How to define “Digital Content”?

At one level it could be seen simply as the electronic media; on-line print, television and radio which extends to include mobile ringtones, video clips and games.

Gaming is a very interesting example as it blends two distinct disciplines; software development and video production. In the gaming industry the two are intimately linked, so, in this case, is software part of digital content?

The answer is “it depends”. In the gaming example then the answer is probably yes but, taking it to the other extreme, the firmware that operates a digital watch is probably not.

Some insight came from the DTI’s Technology Strategy event last week where their ICT stream presentations referred to “Digital Communications”, yet the documents that the DTI have produced on this seem to refer to Telecommunications. It immediately seemed to me a bit bizzare investing taxpayers money in research in Telecommunications as the industry is maturing and is dominated by US, Chinese and Japanese mulitnationals.

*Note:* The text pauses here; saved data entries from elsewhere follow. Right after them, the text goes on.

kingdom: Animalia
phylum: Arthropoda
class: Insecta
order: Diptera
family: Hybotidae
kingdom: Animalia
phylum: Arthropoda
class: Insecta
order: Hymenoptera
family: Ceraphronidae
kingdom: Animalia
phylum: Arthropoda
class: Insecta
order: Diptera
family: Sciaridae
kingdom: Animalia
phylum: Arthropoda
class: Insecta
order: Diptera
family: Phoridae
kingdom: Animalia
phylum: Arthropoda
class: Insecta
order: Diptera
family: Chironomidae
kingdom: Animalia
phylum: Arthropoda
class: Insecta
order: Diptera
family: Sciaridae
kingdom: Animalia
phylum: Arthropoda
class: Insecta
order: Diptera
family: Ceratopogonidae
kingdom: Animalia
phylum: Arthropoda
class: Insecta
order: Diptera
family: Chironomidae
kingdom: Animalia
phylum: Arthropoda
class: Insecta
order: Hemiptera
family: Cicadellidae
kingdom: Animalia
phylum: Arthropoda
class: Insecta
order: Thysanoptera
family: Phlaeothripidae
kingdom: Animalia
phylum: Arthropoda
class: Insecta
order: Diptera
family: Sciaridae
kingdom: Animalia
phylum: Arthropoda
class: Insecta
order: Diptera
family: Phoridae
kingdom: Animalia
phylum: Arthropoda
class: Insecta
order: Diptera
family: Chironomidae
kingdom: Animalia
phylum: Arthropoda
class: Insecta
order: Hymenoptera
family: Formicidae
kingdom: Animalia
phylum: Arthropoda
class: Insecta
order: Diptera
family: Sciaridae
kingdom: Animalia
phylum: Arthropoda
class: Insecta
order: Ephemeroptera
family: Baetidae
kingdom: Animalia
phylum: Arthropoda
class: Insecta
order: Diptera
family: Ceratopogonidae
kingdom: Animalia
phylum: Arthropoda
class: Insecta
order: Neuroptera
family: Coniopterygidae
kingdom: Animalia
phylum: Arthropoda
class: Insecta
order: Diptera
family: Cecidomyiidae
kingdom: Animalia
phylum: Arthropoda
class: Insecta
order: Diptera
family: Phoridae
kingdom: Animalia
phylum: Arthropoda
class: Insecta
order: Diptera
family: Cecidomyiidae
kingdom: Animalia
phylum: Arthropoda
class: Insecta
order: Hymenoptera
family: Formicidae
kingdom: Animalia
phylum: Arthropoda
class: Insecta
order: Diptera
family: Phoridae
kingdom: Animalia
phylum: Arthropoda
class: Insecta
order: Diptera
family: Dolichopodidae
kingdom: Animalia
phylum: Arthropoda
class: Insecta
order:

In conversation, it became clear that they were really looking to co-ordinate and maximise the value of research into what they called “the upper layers of the protocol stack” i.e. applications and content. At the time it made sense to refer to this as “digital communcations”, but then I checked the wikipedia entry on protocol stacks and the application layer is of course things like HTTP!

Confused?….. You will be

However, using “Digital Communications” as a broad term to to describe the combination of software and content that “new media” has become, works for me. In the 21st century knowledge is communicated between people in digital form through content and delivered using software over the telecoms infrastructure.

My only reservation is perhaps the term still too broad and ill-defined?